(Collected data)
....................

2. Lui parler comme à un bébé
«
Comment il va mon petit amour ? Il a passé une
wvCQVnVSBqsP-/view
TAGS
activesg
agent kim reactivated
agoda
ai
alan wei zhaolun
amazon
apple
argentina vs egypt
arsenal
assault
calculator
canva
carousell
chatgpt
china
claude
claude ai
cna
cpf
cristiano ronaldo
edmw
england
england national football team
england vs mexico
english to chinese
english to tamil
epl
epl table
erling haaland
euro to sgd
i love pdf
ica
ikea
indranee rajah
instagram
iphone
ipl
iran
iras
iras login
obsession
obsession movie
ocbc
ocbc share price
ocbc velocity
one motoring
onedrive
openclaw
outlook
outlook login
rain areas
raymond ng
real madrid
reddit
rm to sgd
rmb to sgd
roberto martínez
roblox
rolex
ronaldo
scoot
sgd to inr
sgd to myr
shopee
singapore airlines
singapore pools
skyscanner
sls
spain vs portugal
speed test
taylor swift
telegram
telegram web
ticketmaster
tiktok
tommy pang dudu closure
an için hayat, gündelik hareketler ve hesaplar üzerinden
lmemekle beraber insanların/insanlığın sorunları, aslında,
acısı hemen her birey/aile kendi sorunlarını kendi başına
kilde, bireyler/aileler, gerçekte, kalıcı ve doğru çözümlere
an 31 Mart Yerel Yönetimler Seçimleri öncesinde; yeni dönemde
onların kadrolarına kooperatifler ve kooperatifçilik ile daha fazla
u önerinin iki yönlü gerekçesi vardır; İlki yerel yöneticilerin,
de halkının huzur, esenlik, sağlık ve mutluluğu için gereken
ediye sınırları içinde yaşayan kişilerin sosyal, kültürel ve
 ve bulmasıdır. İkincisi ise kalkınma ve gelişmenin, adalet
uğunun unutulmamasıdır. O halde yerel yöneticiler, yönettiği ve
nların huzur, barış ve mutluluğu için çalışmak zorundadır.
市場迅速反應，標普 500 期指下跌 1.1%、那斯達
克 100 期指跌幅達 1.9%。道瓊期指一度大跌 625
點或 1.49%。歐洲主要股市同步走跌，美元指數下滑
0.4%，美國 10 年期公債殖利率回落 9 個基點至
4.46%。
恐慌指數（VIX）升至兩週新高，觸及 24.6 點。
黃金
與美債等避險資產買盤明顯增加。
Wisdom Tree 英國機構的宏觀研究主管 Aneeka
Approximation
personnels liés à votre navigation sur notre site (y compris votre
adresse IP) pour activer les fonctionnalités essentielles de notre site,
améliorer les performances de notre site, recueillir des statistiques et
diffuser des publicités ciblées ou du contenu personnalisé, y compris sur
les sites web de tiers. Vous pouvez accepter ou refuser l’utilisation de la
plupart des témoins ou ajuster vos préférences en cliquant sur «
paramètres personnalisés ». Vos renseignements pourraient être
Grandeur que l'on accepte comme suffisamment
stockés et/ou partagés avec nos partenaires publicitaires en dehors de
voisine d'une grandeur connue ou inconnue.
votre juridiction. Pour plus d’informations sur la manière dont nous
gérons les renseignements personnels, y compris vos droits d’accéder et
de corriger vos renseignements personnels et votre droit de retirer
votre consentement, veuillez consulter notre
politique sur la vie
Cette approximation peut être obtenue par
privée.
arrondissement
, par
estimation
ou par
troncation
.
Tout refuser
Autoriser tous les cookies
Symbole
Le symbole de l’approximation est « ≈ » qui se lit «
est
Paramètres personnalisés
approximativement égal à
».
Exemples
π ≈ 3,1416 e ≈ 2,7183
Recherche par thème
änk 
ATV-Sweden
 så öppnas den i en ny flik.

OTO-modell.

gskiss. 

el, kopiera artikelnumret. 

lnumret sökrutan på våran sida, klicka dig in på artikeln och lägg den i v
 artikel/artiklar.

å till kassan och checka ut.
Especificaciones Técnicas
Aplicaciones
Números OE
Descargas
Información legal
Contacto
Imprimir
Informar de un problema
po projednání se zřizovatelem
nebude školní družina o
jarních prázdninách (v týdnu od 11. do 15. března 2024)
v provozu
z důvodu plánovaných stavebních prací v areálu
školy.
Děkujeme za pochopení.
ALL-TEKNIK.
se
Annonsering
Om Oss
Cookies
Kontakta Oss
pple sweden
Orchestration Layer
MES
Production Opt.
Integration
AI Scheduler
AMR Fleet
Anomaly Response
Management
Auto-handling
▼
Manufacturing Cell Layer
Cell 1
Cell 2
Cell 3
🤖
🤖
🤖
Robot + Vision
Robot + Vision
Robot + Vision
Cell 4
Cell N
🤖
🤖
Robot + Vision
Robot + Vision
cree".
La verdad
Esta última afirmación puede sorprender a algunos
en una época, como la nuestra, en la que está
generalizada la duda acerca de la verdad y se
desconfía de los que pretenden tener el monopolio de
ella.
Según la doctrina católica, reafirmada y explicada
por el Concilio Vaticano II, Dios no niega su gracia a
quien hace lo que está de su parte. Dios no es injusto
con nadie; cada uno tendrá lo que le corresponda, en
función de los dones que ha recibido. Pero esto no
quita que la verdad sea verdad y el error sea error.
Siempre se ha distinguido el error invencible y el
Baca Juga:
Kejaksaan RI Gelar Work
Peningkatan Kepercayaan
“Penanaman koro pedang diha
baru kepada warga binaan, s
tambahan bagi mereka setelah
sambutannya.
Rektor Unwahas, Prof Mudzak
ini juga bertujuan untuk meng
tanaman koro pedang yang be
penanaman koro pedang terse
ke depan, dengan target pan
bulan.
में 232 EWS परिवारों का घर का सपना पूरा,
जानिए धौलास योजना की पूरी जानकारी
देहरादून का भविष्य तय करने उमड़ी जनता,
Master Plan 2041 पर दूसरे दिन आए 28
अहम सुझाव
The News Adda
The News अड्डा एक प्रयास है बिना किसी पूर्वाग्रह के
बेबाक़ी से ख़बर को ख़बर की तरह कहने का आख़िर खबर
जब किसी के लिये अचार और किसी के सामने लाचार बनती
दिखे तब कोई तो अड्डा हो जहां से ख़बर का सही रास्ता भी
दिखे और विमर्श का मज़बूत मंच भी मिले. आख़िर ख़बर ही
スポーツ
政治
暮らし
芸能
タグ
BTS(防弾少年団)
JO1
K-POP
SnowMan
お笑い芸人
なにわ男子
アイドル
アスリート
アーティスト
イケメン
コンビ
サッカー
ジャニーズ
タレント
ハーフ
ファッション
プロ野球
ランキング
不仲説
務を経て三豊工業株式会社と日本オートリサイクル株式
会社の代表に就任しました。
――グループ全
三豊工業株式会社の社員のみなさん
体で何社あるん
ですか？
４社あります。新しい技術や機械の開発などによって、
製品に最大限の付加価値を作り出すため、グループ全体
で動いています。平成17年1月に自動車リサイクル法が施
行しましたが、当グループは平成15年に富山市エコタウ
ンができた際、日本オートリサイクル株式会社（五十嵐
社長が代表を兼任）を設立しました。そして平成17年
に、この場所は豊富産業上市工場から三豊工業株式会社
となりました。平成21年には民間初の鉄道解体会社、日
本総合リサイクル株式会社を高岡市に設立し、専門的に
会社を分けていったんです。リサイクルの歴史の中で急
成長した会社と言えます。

....................

- WORK REQUIRED
Copy the entries from the beginning through the line containing "an 31 Mart Yerel", substituting "usd" for every occurrence of "sgd" and changing nothing else.

- YOUR SOLUTION
2. Lui parler comme à un bébé
«
Comment il va mon petit amour ? Il a passé une
wvCQVnVSBqsP-/view
TAGS
activesg
agent kim reactivated
agoda
ai
alan wei zhaolun
amazon
apple
argentina vs egypt
arsenal
assault
calculator
canva
carousell
chatgpt
china
claude
claude ai
cna
cpf
cristiano ronaldo
edmw
england
england national football team
england vs mexico
english to chinese
english to tamil
epl
epl table
erling haaland
euro to usd
i love pdf
ica
ikea
indranee rajah
instagram
iphone
ipl
iran
iras
iras login
obsession
obsession movie
ocbc
ocbc share price
ocbc velocity
one motoring
onedrive
openclaw
outlook
outlook login
rain areas
raymond ng
real madrid
reddit
rm to usd
rmb to usd
roberto martínez
roblox
rolex
ronaldo
scoot
usd to inr
usd to myr
shopee
singapore airlines
singapore pools
skyscanner
sls
spain vs portugal
speed test
taylor swift
telegram
telegram web
ticketmaster
tiktok
tommy pang dudu closure
an için hayat, gündelik hareketler ve hesaplar üzerinden
lmemekle beraber insanların/insanlığın sorunları, aslında,
acısı hemen her birey/aile kendi sorunlarını kendi başına
kilde, bireyler/aileler, gerçekte, kalıcı ve doğru çözümlere
an 31 Mart Yerel Yönetimler Seçimleri öncesinde; yeni dönemde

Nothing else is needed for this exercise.